A mixed-use development planned a stone’s throw from the Plaza Saltillo Station of the Capital MetroRail Red Line will construct an estimated 300,000 square feet of office space and 25,000 square feet of street-level retail space in its first phase — and once the project is completely built out, it could span nearly two full blocks of East Austin’s rapidly developing Plaza Saltillo Transit-Oriented District.
Known at the moment as Centro, the project by local developers Riverside Resources will eventually occupy a roughly 3.25-acre land assembly located directly north of the Plaza Saltillo Station and inside the transit-oriented development district surrounding it, comprising the majority of the two adjacent blocks between Navasota, East Sixth, Comal, and East Fifth Streets — not very far from additional growth within the TOD, including Endeavor Real Estate Group’s massive Saltillo mixed-use development and the nearby Foundry and 4 East projects by Cielo Property Group.
Centro’s first phase, which could kick off as soon as winter 2020, will occupy the block west of Onion Street — with a later second phase, its use currently unannounced, expected to develop the remaining land east of Onion Street.
By the way, fans of the legendary East Austin Tex-Mex institution Cisco’s, located just beyond the eastern edge of the project’s site, have nothing to worry about — the developers say the historic restaurant, along with the White Horse honky-tonk behind it at the northwest corner of East Fifth and Comal Streets, will not be affected.

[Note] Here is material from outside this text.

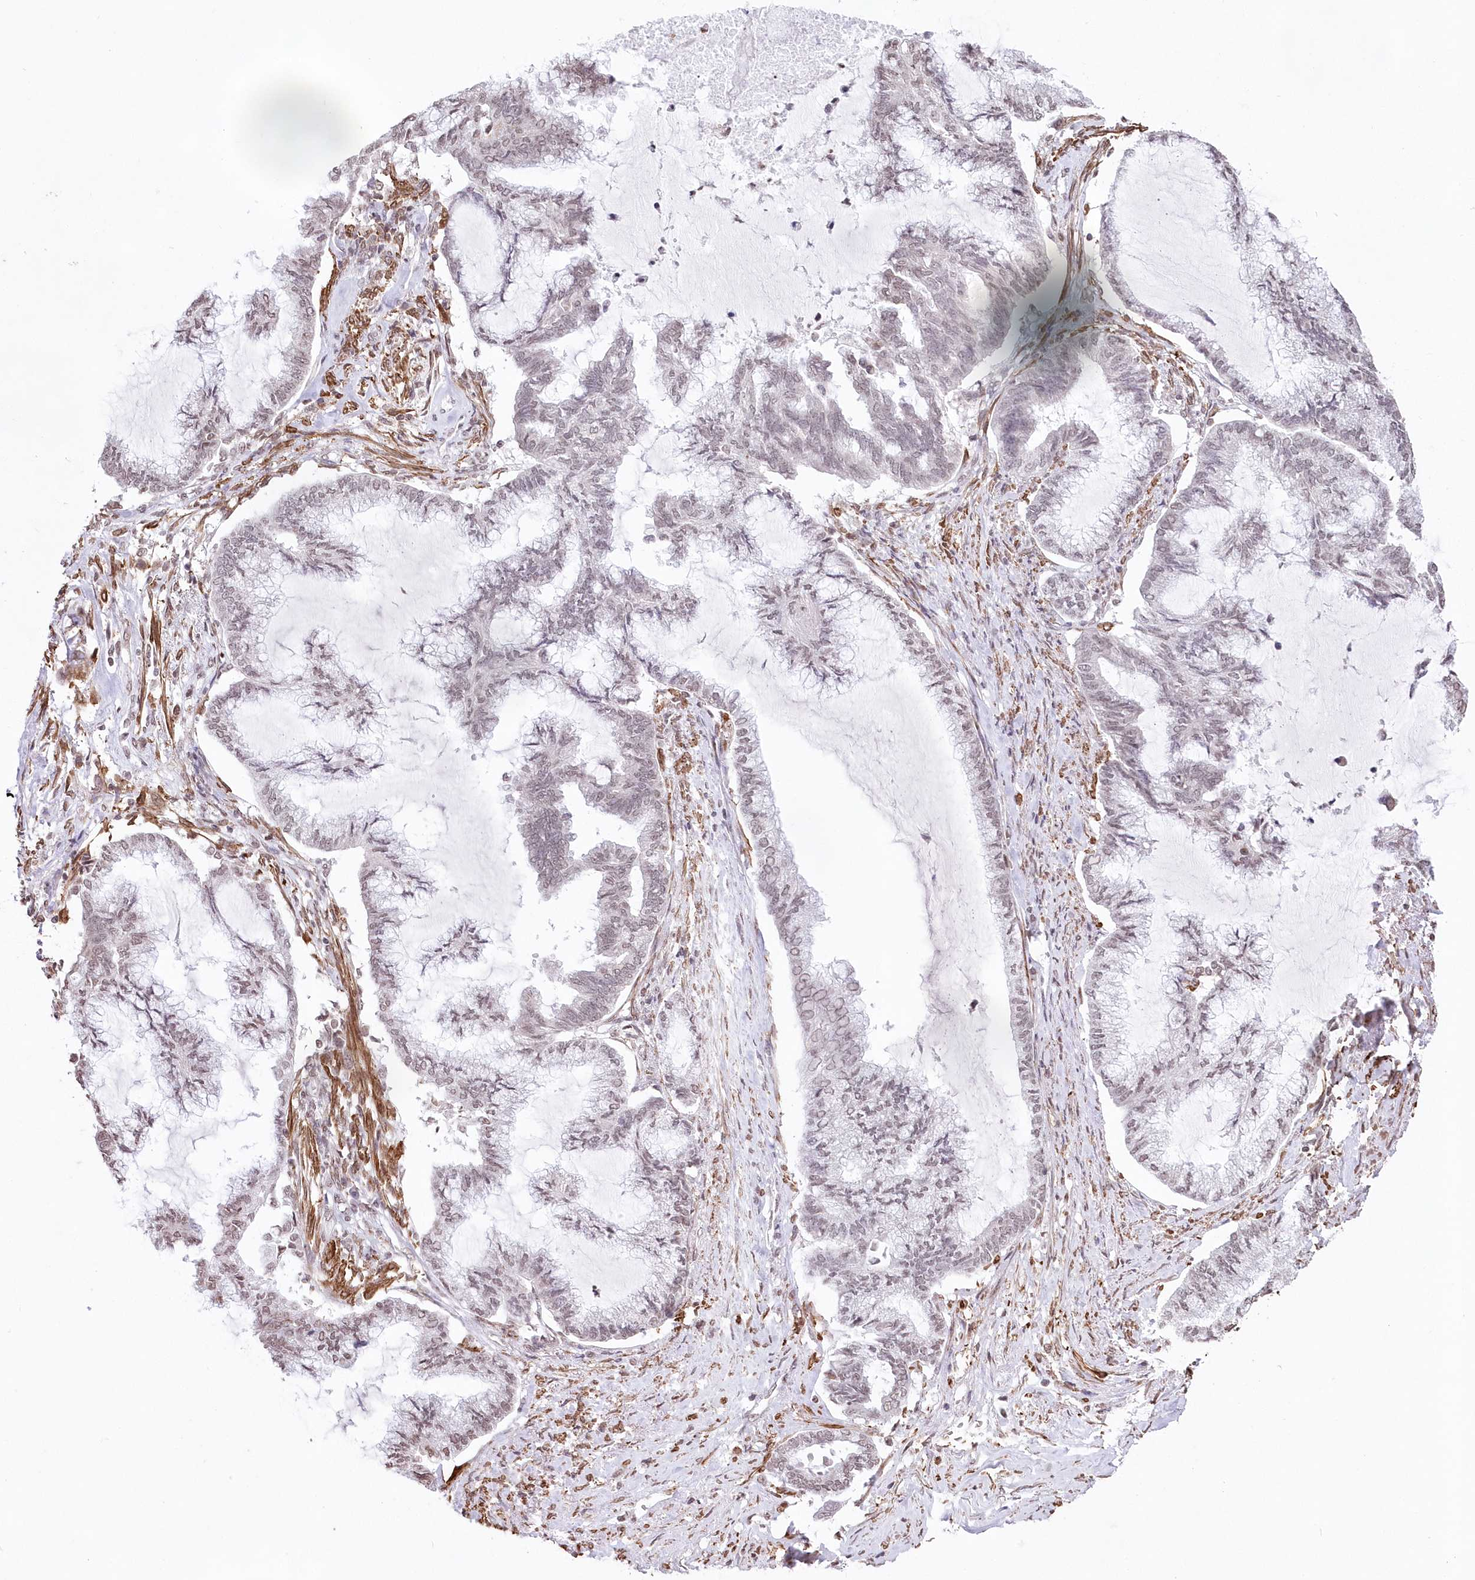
{"staining": {"intensity": "weak", "quantity": "<25%", "location": "nuclear"}, "tissue": "endometrial cancer", "cell_type": "Tumor cells", "image_type": "cancer", "snomed": [{"axis": "morphology", "description": "Adenocarcinoma, NOS"}, {"axis": "topography", "description": "Endometrium"}], "caption": "Tumor cells are negative for protein expression in human endometrial cancer (adenocarcinoma).", "gene": "RBM27", "patient": {"sex": "female", "age": 86}}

The development’s initial phase, as seen in the rendering at the top of this article provided by its architects at Gensler Austin, will contain two five-story office buildings above four levels of underground parking. In keeping with the spirit of the Plaza Saltillo TOD’s design principles, the project will close the stretch of Onion Street dividing its full assembly from north to south between East Sixth and East Fifth Streets to traffic, converting the space to a landscaped “paseo” providing public pedestrian access through the development to the Red Line station.
Looking south towards Plaza Saltillo Station from the section of Onion Street that will be pedestrianized as part of the Centro project.
In addition to the paseo space, a vacated alley currently splitting the full site between Comal and Navasota Streets will also be integrated into the project, expected in the first phase to provide pedestrian access between Navasota Street and the paseo formerly known as Onion Street. Skybridges crossing over this area will connect the second floors of the first phase’s two office structures, enabling larger contiguous leased spaces for the building’s tenants.
The first phase’s 25,000 square feet of ground-floor restaurant and retail space will face East Fifth and East Sixth Streets, as well as the Onion Street paseo, providing a pedestrian presence outside of just the building’s office tenants — and a logical place to put a bar for train commuters, in our opinion.
Along with Riverside Resources and Gensler Austin, current city documents related to the opening phase of the Centro project include references to local landscape architecture firm Nudge Design and engineering company Big Red Dog.
The site of the development is currently occupied mostly by warehouse buildings and the former home of Nuevo Leon, a Tex-Mex joint that shuttered in 2013. Nine of the properties comprising the full Centro land assembly were purchased by entities associated with Riverside Resources last month from a holding company representing the Walton family of Walmart fame, which had owned the land since 2013.